Task brief. Exactly reproduce the entries, dropping any pictures from your copy.
Data listing: Begin
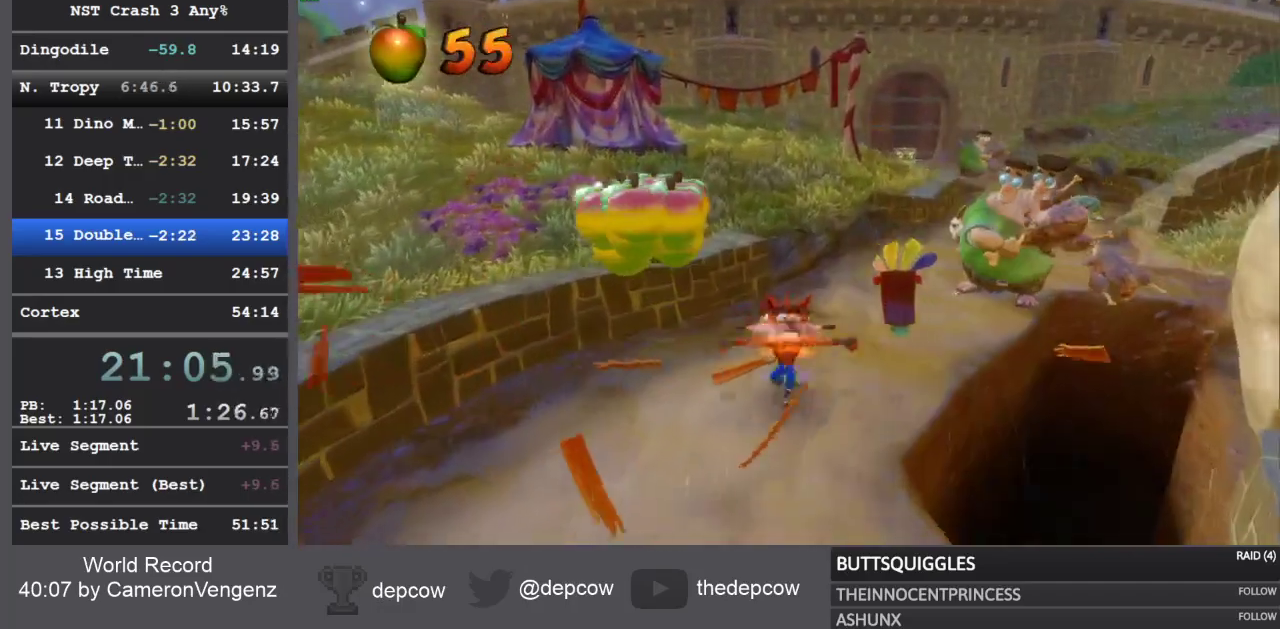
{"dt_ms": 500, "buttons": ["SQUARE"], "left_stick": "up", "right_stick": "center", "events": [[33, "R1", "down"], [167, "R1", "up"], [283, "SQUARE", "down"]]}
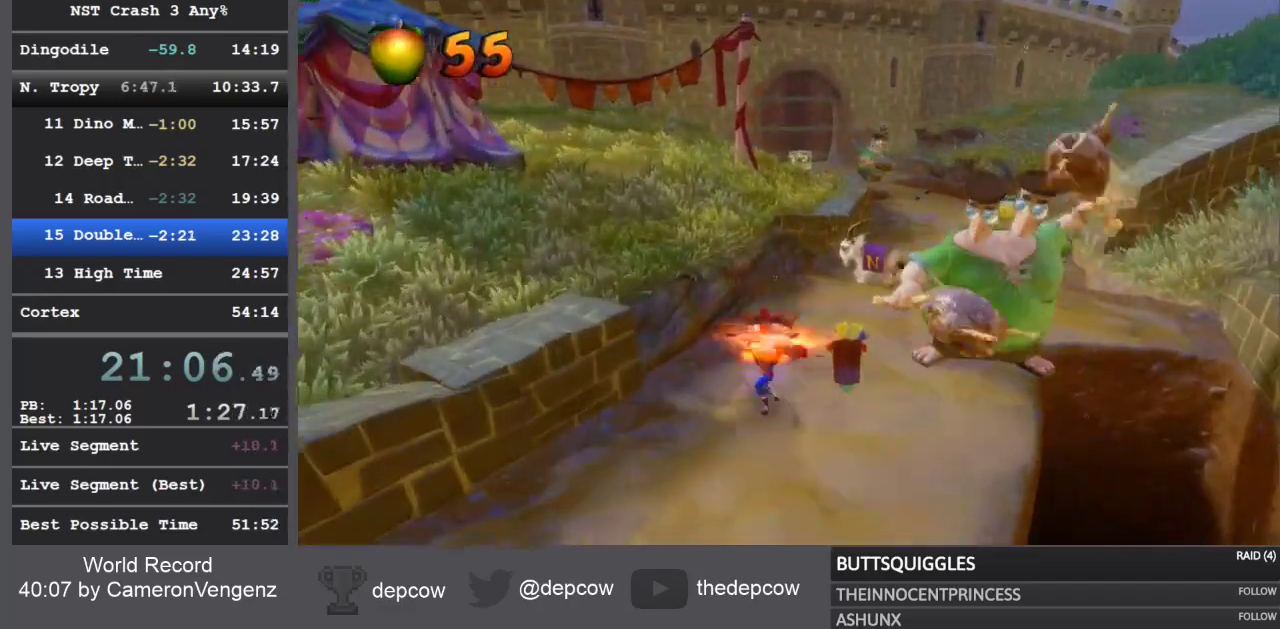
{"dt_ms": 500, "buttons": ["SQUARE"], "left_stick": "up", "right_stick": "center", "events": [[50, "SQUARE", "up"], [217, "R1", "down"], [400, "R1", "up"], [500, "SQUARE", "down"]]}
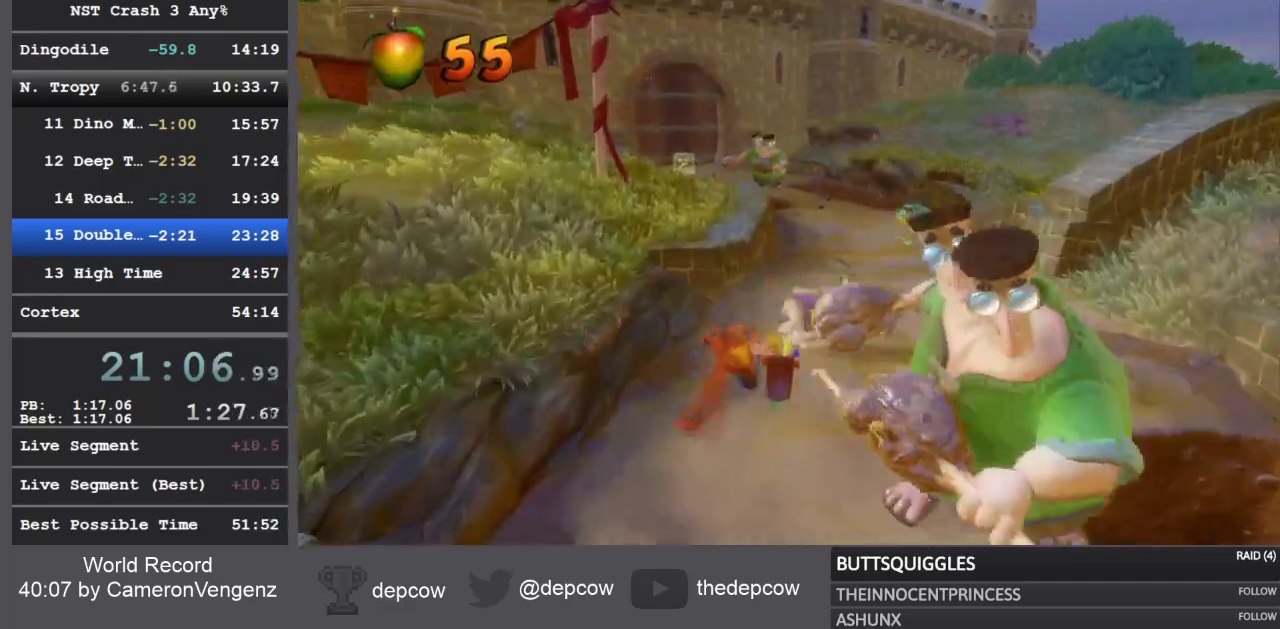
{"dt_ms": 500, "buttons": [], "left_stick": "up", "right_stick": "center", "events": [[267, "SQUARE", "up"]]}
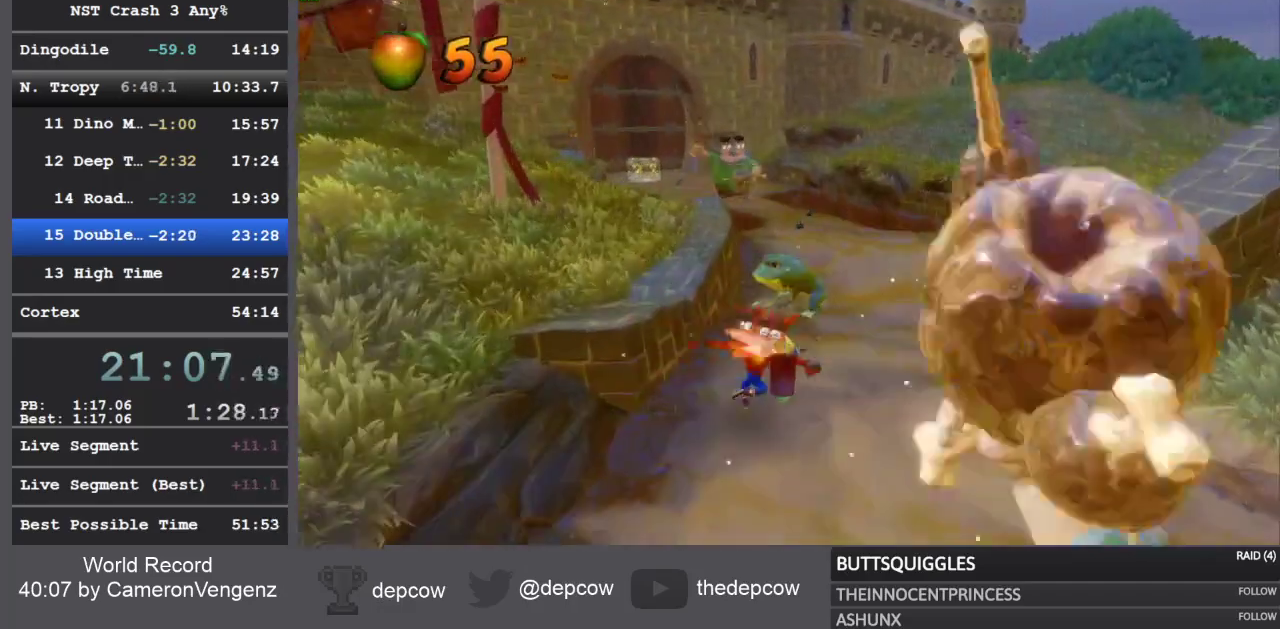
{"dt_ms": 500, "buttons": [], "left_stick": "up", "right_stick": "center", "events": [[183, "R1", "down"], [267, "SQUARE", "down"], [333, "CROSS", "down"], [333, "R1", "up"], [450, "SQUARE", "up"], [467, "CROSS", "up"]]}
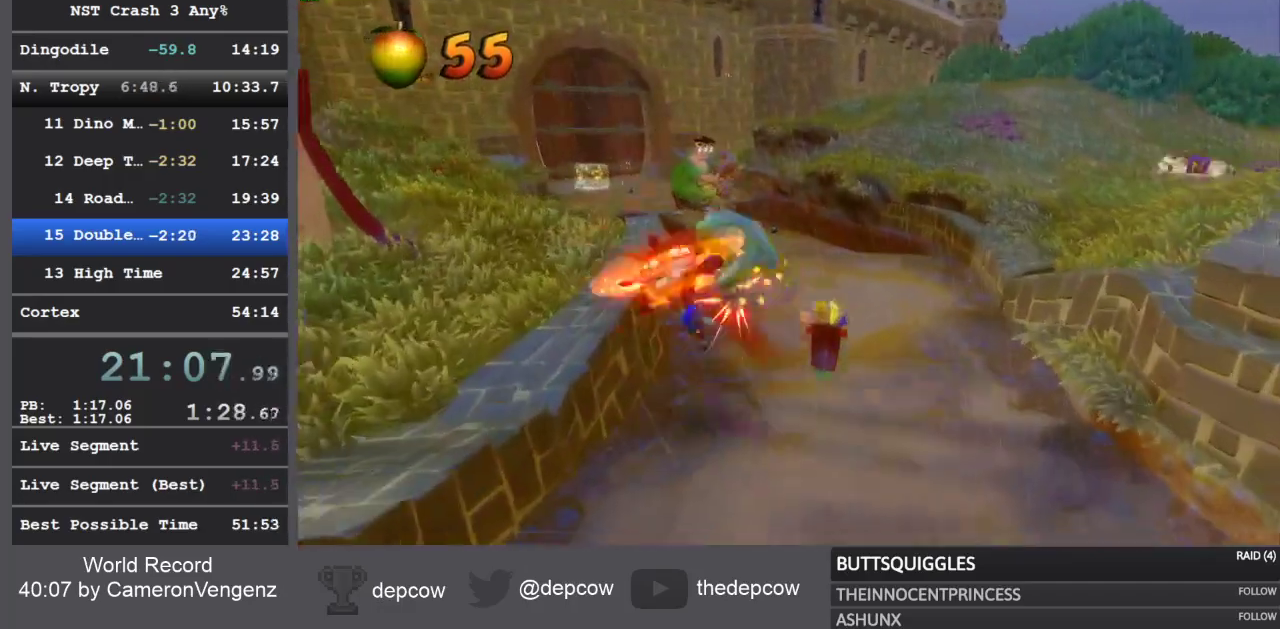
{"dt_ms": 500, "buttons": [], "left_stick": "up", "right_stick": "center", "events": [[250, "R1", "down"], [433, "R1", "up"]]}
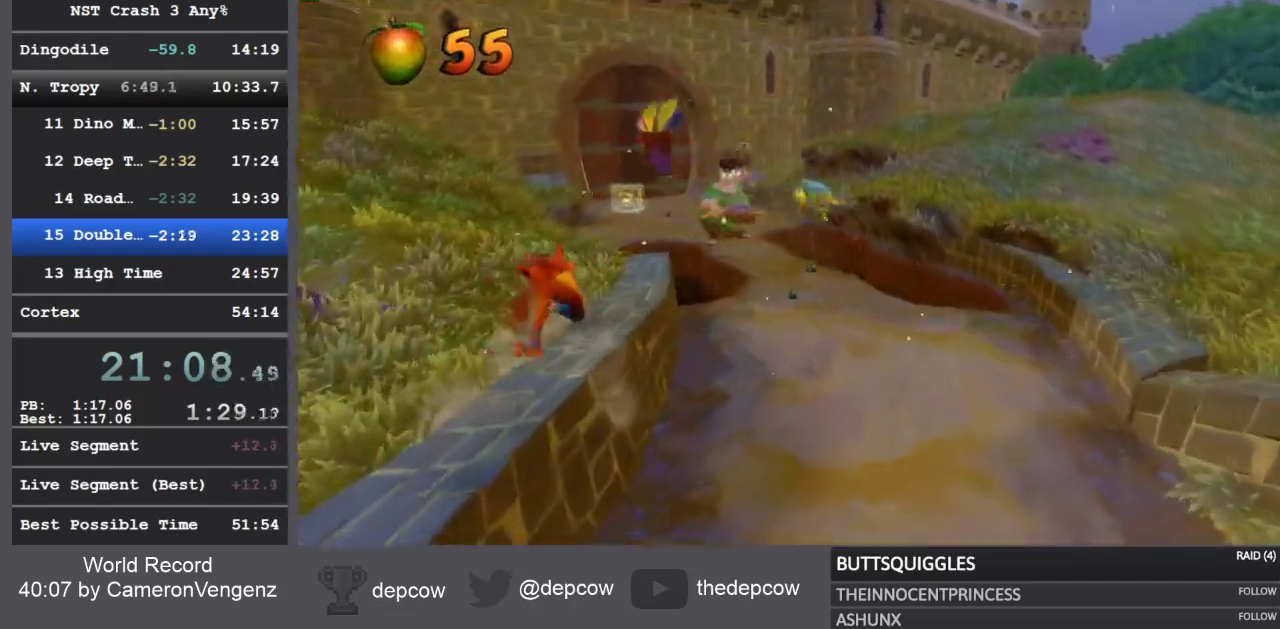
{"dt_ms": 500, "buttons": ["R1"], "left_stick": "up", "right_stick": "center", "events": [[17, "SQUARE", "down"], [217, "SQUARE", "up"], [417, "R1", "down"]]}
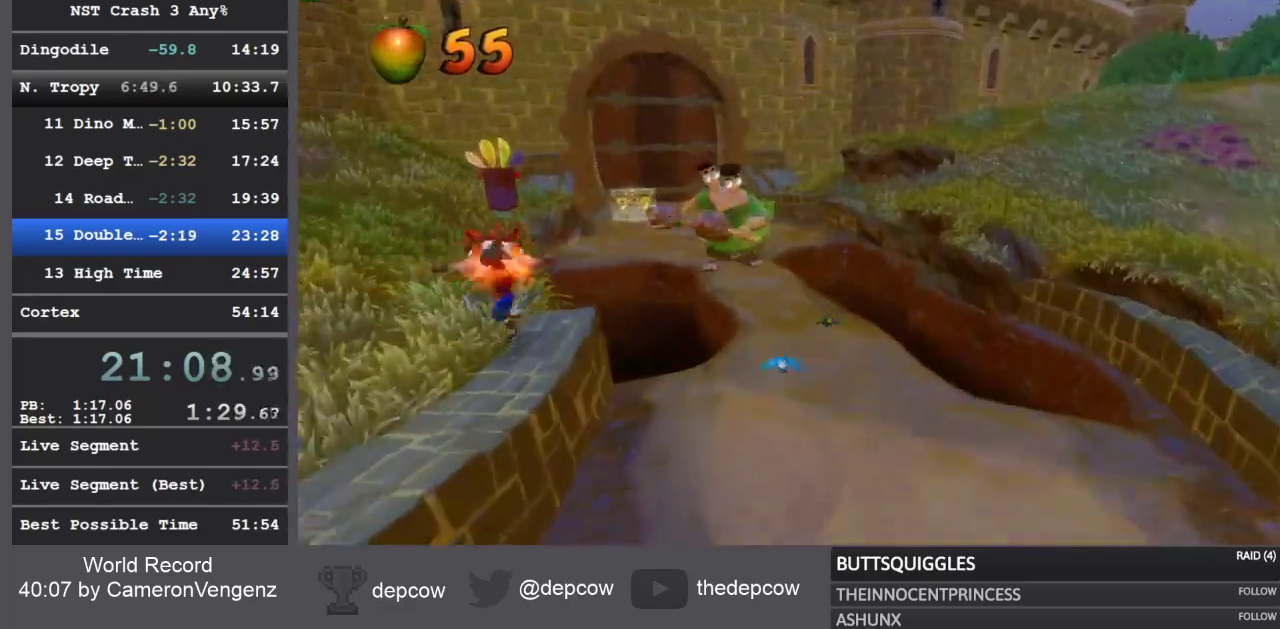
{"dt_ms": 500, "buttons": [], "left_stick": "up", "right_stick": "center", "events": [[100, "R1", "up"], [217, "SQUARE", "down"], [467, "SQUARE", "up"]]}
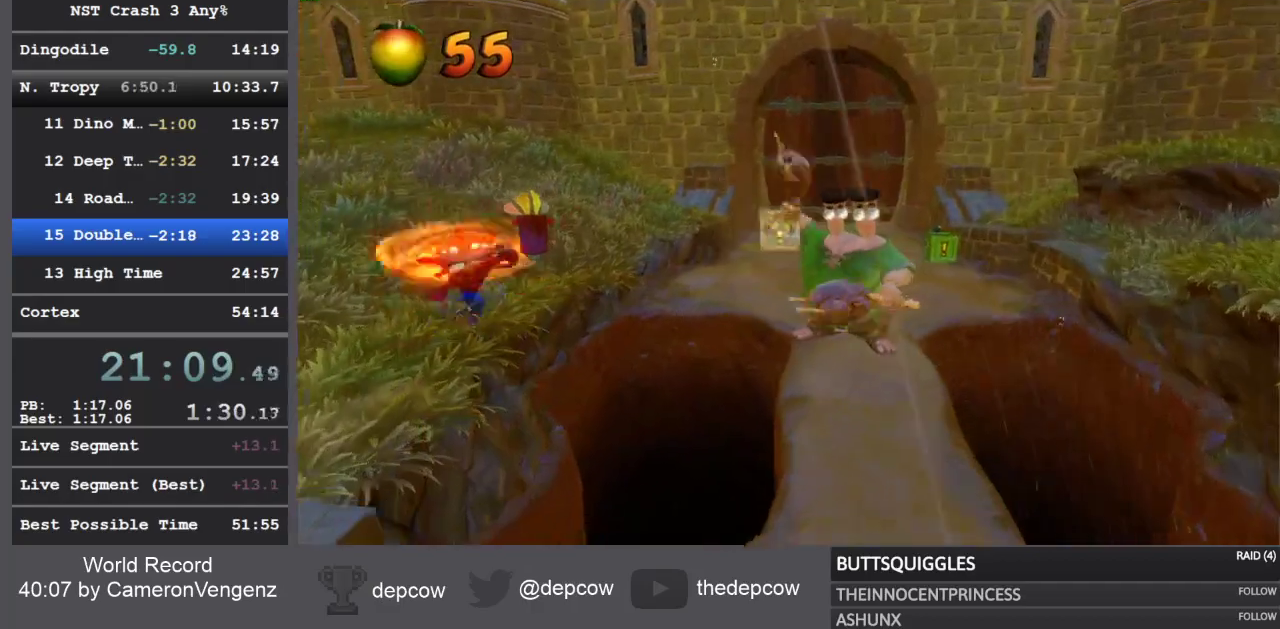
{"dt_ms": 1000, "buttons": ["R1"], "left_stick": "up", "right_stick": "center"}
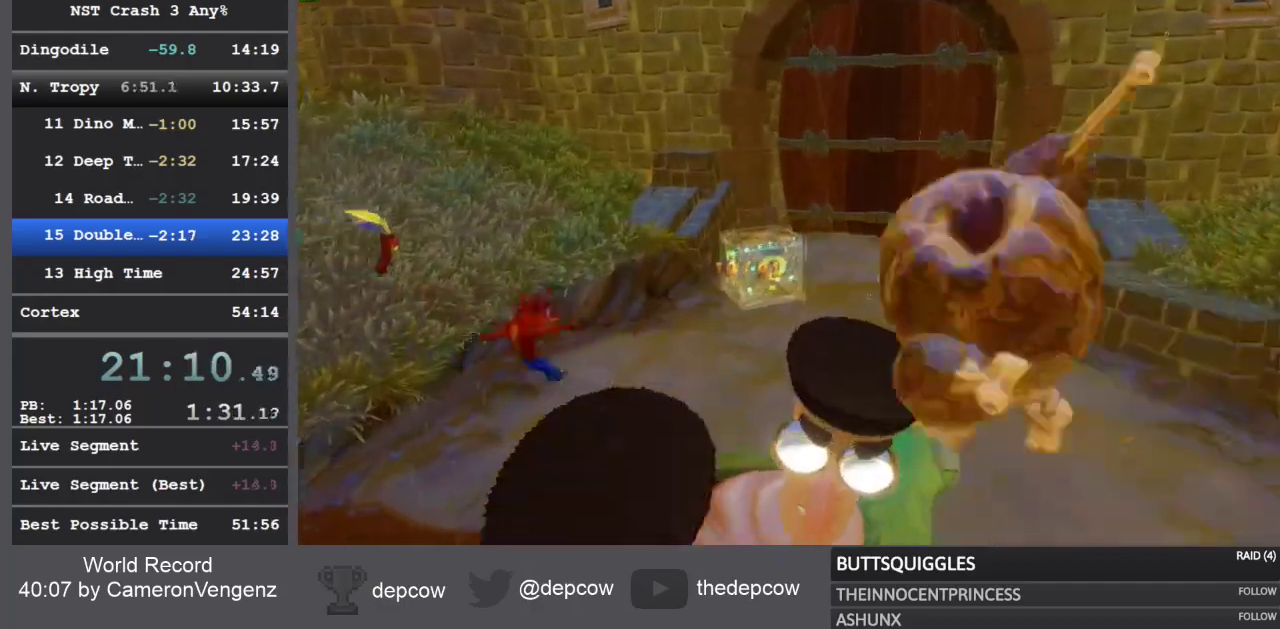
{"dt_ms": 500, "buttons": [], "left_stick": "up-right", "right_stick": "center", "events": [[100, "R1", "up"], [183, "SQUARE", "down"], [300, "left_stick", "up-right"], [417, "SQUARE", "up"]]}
Data listing: End
Response box.
{"dt_ms": 500, "buttons": ["SQUARE"], "left_stick": "up", "right_stick": "center", "events": [[33, "R1", "down"], [167, "R1", "up"], [283, "SQUARE", "down"]]}
{"dt_ms": 500, "buttons": ["SQUARE"], "left_stick": "up", "right_stick": "center", "events": [[50, "SQUARE", "up"], [217, "R1", "down"], [400, "R1", "up"], [500, "SQUARE", "down"]]}
{"dt_ms": 500, "buttons": [], "left_stick": "up", "right_stick": "center", "events": [[267, "SQUARE", "up"]]}
{"dt_ms": 500, "buttons": [], "left_stick": "up", "right_stick": "center", "events": [[183, "R1", "down"], [267, "SQUARE", "down"], [333, "CROSS", "down"], [333, "R1", "up"], [450, "SQUARE", "up"], [467, "CROSS", "up"]]}
{"dt_ms": 500, "buttons": [], "left_stick": "up", "right_stick": "center", "events": [[250, "R1", "down"], [433, "R1", "up"]]}
{"dt_ms": 500, "buttons": ["R1"], "left_stick": "up", "right_stick": "center", "events": [[17, "SQUARE", "down"], [217, "SQUARE", "up"], [417, "R1", "down"]]}
{"dt_ms": 500, "buttons": [], "left_stick": "up", "right_stick": "center", "events": [[100, "R1", "up"], [217, "SQUARE", "down"], [467, "SQUARE", "up"]]}
{"dt_ms": 1000, "buttons": ["R1"], "left_stick": "up", "right_stick": "center"}
{"dt_ms": 500, "buttons": [], "left_stick": "up-right", "right_stick": "center", "events": [[100, "R1", "up"], [183, "SQUARE", "down"], [300, "left_stick", "up-right"], [417, "SQUARE", "up"]]}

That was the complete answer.